Digital DNA
Grazia|January 2018

It turns out that ‘the generation that won’t spend’ has actually grown up and is spending. On digital content

Dhvani Solani
Digital DNA

About a year ago, I discovered a story on a website I had never heard of. It kept me on the edge of my seat even more than the first season of Stranger Things. It took me more than an hour to read it – I did it on my phone and I didn’t mind scrolling several times to find out more about a Facebook impostor and the havoc he had wreaked in the lives of a Mumbai-based couple. The platform I read it on, The Ken, produces original, long-form, and extremely well-researched stories on technology, business, science and healthcare in India – subjects I wouldn’t normally be interested in.
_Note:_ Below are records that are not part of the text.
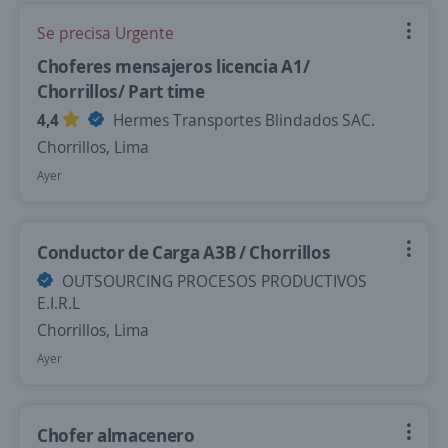
Se precisa Urgente
Choferes mensajeros licencia A1/
Chorrillos/ Part time
4,4
Hermes Transportes Blindados SAC.
Chorrillos, Lima
Ayer
Conductor de Carga A3B / Chorrillos
OUTSOURCING PROCESOS PRODUCTIVOS
E.I.R.L
Chorrillos, Lima
Ayer
Chofer almacenero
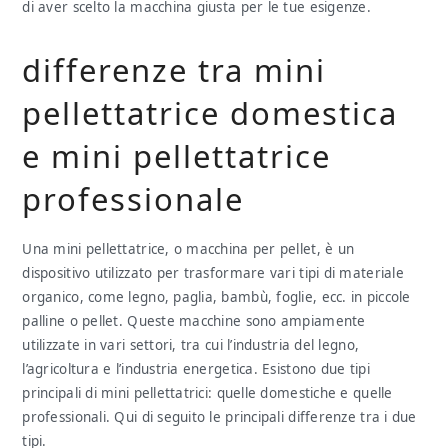
di aver scelto la macchina giusta per le tue esigenze.
differenze tra mini
pellettatrice domestica
e mini pellettatrice
professionale
Una mini pellettatrice, o macchina per pellet, è un
dispositivo utilizzato per trasformare vari tipi di materiale
organico, come legno, paglia, bambù, foglie, ecc. in piccole
palline o pellet. Queste macchine sono ampiamente
utilizzate in vari settori, tra cui l’industria del legno,
l’agricoltura e l’industria energetica. Esistono due tipi
principali di mini pellettatrici: quelle domestiche e quelle
professionali. Qui di seguito le principali differenze tra i due
tipi.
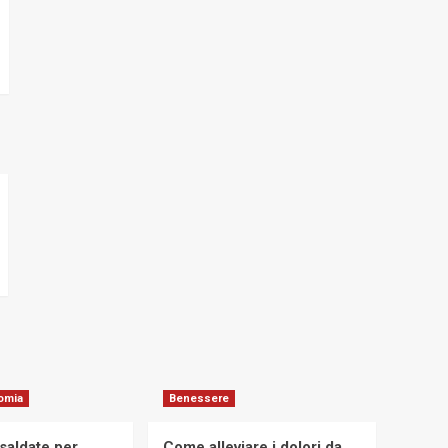
omia
Benessere
osaldate per
Come alleviare i dolori da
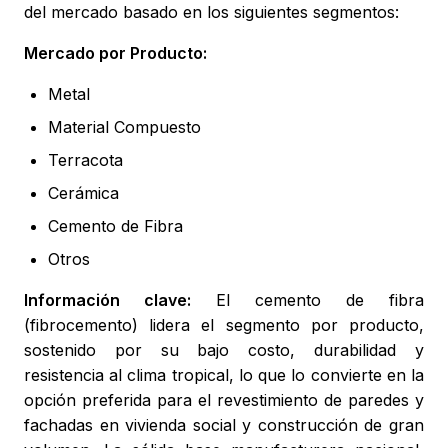
del mercado basado en los siguientes segmentos:
Mercado por Producto:
Metal
Material Compuesto
Terracota
Cerámica
Cemento de Fibra
Otros
Información clave:
El cemento de fibra
(fibrocemento) lidera el segmento por producto,
sostenido por su bajo costo, durabilidad y
resistencia al clima tropical, lo que lo convierte en la
opción preferida para el revestimiento de paredes y
fachadas en vivienda social y construcción de gran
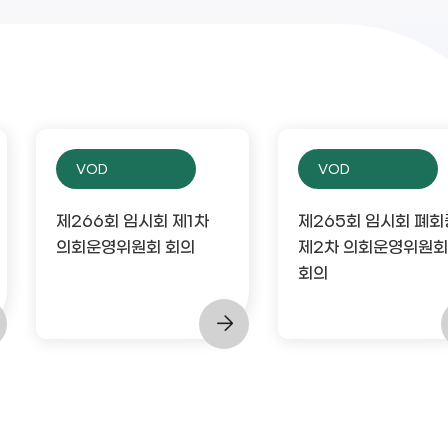
VOD
VOD
제266회 임시회 제1차
제265회 임시회 폐회
의회운영위원회 회의
제2차 의회운영위원회
회의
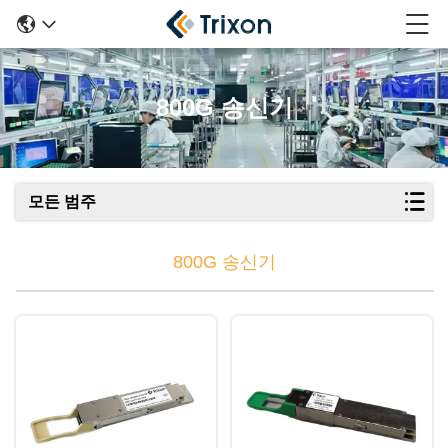
800G 송신기
모든 범주
800G 송신기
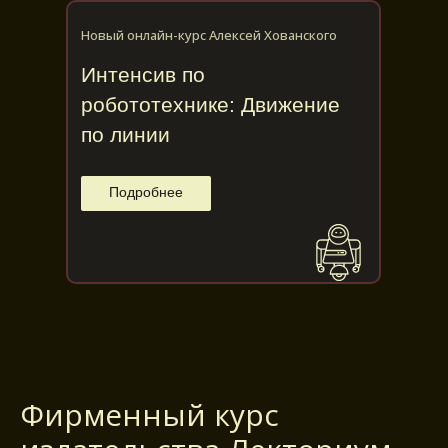
Новый онлайн-курс Алексей Хованского
Интенсив по
робототехнике: Движение
по линии
Подробнее
Фирменный курс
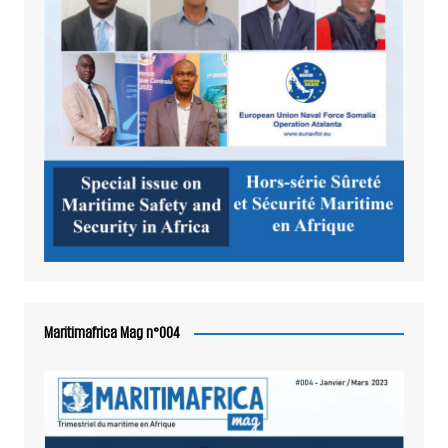
Maritimafrica Mag n°004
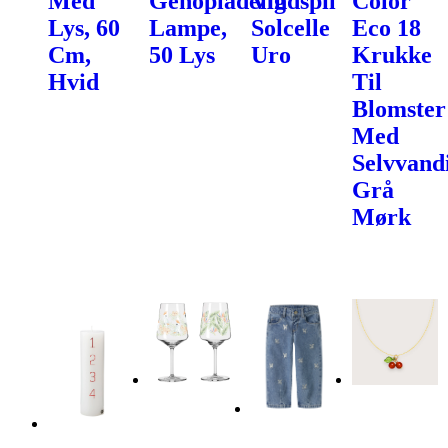
Med
Genopladelig
Vindspil
Color
Lys, 60
Lampe,
Solcelle
Eco 18
Cm,
50 Lys
Uro
Krukke
Hvid
Til
Blomster
Med
Selvvand
Grå
Mørk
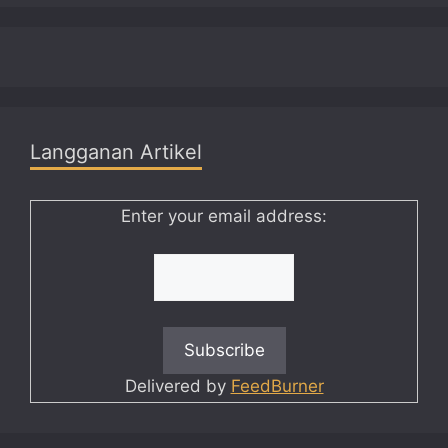
Langganan Artikel
Enter your email address:
Delivered by
FeedBurner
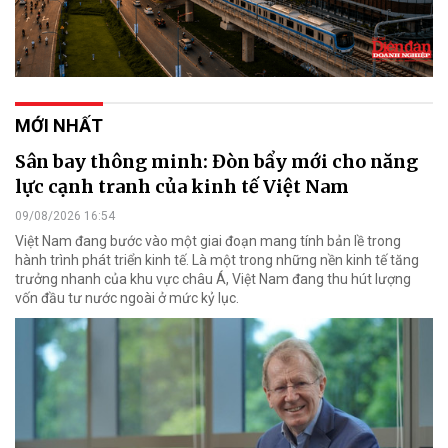
MỚI NHẤT
Sân bay thông minh: Đòn bẩy mới cho năng
lực cạnh tranh của kinh tế Việt Nam
09/08/2026 16:54
Việt Nam đang bước vào một giai đoạn mang tính bản lề trong
hành trình phát triển kinh tế. Là một trong những nền kinh tế tăng
trưởng nhanh của khu vực châu Á, Việt Nam đang thu hút lượng
vốn đầu tư nước ngoài ở mức kỷ lục.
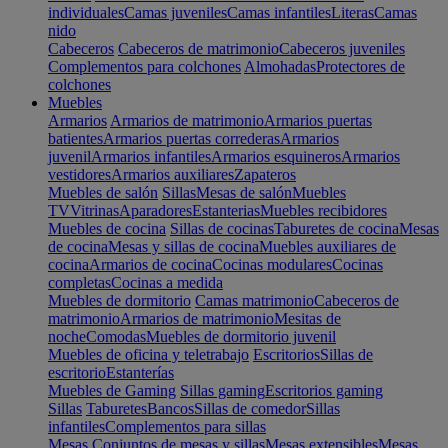
individuales
Camas juveniles
Camas infantiles
Literas
Camas
nido
Cabeceros
Cabeceros de matrimonio
Cabeceros juveniles
Complementos para colchones
Almohadas
Protectores de
colchones
Muebles
Armarios
Armarios de matrimonio
Armarios puertas
batientes
Armarios puertas correderas
Armarios
juvenil
Armarios infantiles
Armarios esquineros
Armarios
vestidores
Armarios auxiliares
Zapateros
Muebles de salón
Sillas
Mesas de salón
Muebles
TV
Vitrinas
Aparadores
Estanterias
Muebles recibidores
Muebles de cocina
Sillas de cocinas
Taburetes de cocina
Mesas
de cocina
Mesas y sillas de cocina
Muebles auxiliares de
cocina
Armarios de cocina
Cocinas modulares
Cocinas
completas
Cocinas a medida
Muebles de dormitorio
Camas matrimonio
Cabeceros de
matrimonio
Armarios de matrimonio
Mesitas de
noche
Comodas
Muebles de dormitorio juvenil
Muebles de oficina y teletrabajo
Escritorios
Sillas de
escritorio
Estanterías
Muebles de Gaming
Sillas gaming
Escritorios gaming
Sillas
Taburetes
Bancos
Sillas de comedor
Sillas
infantiles
Complementos para sillas
Mesas
Conjuntos de mesas y sillas
Mesas extensibles
Mesas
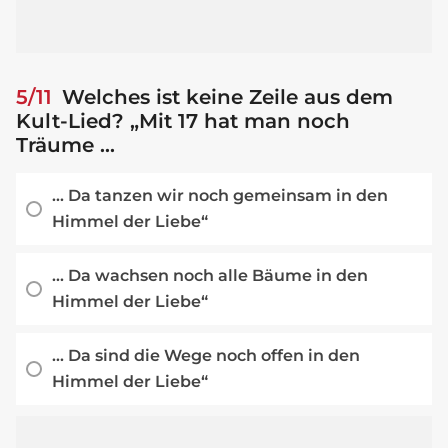
5/11
Welches ist keine Zeile aus dem
Kult-Lied? „Mit 17 hat man noch
Träume ...
... Da tanzen wir noch gemeinsam in den
Himmel der Liebe“
... Da wachsen noch alle Bäume in den
Himmel der Liebe“
... Da sind die Wege noch offen in den
Himmel der Liebe“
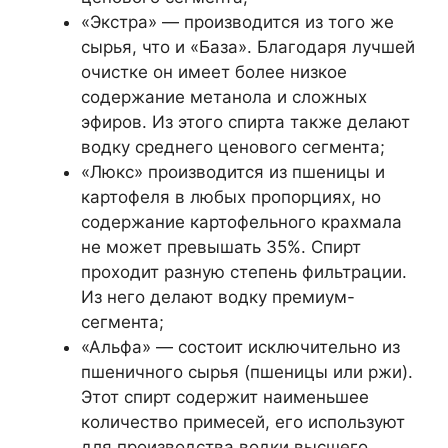
«Экстра» — производится из того же
сырья, что и «База». Благодаря лучшей
очистке он имеет более низкое
содержание метанола и сложных
эфиров. Из этого спирта также делают
водку среднего ценового сегмента;
«Люкс» производится из пшеницы и
картофеля в любых пропорциях, но
содержание картофельного крахмала
не может превышать 35%. Спирт
проходит разную степень фильтрации.
Из него делают водку премиум-
сегмента;
«Альфа» — состоит исключительно из
пшеничного сырья (пшеницы или ржи).
Этот спирт содержит наименьшее
количество примесей, его используют
для производства водки высшего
But when the Bengaluru-based digital news publisher went from a model that gave you these stories to read for free to one that required you to sign up and pay for the same – I found myself paying ₹2,750 for a one-year subscription. When my father learnt about it, he expressed surprise at the fact that I was willing to pay a four-digit number to read news features, something for which he has paid marginal amounts through his life. And that got me thinking – are folks my age (I’m 30) increasingly paying for quality digital content? Instead of watching free but terrible quality pirated content, and being satiated with peanut-costing but possibly compromised digital content?